Butler believes the standards will have little real impact and will simply increase the costs involved with rental property.

“Barfoot’s support for the costly and unnecessary compliance standards is actually deepening a problem for both owners and their tenants who end up having to foot the bill.”

NZ Property Investors Federation president Andrew King takes a different stance. He says that Barfoot & Thompson’s position probably represents the view of most rental property owners.

“We want our rental properties to be warm, dry and performing well. We want our tenants to be living in good conditions. As such we support most of the requirements in the standards.

“But we don’t agree that there are noticeable benefits in topping up the insulation to current standards in rental properties that are already insulated and having heat pumps in every single rental property.”

He says the issues the standards are trying to address are more complex than the standards assume, with tenant income being a factor – which is why the NZPIF has always backed the idea of the Winter energy payment.

That means the NZPIF agrees with the National Party that some of the standards should be revisited, but they don’t agree that all the standards should simply be removed.

King adds that the National Party’s stance on his particular issue seems to have been misinterpreted by many.

This does appear to be the case.
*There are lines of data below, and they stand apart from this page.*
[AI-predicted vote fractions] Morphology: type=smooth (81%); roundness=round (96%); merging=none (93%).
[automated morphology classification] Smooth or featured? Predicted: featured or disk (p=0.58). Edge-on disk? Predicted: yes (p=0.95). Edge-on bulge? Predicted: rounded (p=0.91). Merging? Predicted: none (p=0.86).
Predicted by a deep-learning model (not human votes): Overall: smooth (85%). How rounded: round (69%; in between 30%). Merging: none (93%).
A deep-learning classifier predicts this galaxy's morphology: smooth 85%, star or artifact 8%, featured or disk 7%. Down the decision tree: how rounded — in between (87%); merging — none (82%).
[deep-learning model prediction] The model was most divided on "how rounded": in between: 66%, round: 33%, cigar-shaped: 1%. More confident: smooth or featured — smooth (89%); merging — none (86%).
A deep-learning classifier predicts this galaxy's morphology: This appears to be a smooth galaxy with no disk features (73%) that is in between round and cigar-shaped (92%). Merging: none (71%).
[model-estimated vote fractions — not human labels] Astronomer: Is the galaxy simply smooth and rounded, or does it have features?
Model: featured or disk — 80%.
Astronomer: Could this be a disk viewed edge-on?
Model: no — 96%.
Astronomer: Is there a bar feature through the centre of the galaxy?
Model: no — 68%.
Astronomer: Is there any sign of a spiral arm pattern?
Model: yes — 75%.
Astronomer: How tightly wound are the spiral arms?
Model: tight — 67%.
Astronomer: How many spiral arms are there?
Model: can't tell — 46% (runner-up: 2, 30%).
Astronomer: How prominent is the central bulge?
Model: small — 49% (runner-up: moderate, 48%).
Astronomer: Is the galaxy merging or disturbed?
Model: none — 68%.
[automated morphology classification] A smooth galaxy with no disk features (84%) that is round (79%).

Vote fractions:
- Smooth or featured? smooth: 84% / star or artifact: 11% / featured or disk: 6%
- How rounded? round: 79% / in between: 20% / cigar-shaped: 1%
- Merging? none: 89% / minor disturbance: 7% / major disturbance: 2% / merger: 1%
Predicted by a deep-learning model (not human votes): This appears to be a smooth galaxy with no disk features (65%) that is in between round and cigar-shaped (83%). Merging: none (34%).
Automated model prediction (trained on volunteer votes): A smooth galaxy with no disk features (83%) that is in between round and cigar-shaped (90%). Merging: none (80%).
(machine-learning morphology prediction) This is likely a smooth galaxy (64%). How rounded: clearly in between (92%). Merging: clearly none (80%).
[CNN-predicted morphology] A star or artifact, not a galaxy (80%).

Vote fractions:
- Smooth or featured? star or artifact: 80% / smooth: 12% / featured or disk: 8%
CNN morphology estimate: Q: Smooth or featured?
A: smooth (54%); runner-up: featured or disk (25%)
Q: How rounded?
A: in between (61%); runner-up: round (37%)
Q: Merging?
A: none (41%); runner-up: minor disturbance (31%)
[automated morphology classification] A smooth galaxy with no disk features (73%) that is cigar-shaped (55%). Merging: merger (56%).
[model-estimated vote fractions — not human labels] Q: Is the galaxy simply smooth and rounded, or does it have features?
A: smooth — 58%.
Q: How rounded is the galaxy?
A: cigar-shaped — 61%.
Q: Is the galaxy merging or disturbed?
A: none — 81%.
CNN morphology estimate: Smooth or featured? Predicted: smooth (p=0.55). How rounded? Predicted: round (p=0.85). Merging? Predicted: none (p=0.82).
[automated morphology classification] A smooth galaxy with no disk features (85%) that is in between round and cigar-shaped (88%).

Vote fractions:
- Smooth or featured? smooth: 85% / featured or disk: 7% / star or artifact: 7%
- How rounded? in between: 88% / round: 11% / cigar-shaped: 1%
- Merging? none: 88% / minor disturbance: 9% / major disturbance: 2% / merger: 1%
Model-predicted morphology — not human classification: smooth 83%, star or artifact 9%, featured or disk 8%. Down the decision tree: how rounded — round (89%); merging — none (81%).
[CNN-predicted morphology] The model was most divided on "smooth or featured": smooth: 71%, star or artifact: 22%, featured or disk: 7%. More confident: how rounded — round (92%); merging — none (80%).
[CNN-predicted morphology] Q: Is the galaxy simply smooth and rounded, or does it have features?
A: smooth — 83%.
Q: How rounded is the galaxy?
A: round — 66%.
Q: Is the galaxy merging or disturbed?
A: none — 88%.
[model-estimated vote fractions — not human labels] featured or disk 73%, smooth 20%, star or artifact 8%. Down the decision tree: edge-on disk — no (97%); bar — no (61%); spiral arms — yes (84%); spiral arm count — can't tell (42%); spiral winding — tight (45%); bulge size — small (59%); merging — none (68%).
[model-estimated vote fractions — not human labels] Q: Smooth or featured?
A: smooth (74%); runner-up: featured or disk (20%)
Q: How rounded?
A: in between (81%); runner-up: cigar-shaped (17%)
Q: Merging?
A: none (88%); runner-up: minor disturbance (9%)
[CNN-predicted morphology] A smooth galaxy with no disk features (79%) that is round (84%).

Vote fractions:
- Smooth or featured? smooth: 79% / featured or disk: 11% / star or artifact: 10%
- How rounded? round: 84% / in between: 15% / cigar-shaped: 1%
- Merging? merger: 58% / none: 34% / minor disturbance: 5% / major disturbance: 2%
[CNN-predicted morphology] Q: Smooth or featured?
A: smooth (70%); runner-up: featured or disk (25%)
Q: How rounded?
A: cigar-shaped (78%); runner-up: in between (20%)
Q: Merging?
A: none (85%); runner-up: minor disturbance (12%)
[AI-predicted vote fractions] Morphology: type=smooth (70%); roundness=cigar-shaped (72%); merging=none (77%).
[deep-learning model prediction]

National Party housing spokesperson Jacqui Dean says that, if elected, they won’t be repealing all of the recent changes made to rental standards.

“The ones relating to insulation will be kept and we don’t see a need to make any other immediate changes in this area.

“But we will remove those regulations that cause an unnecessary burden and drive up the cost of rents, such as the regulations prescribing heating output on qualifying heaters that require advanced mathematics to interpret.”

She says National wants tenants to live in warm, dry homes but putting too much regulation, too quickly on landlords without any incentives only leaves fewer people willing to be landlords.

“All that will happen is rentals become even more expensive, or landlords will sell up and there will be fewer places to rent.”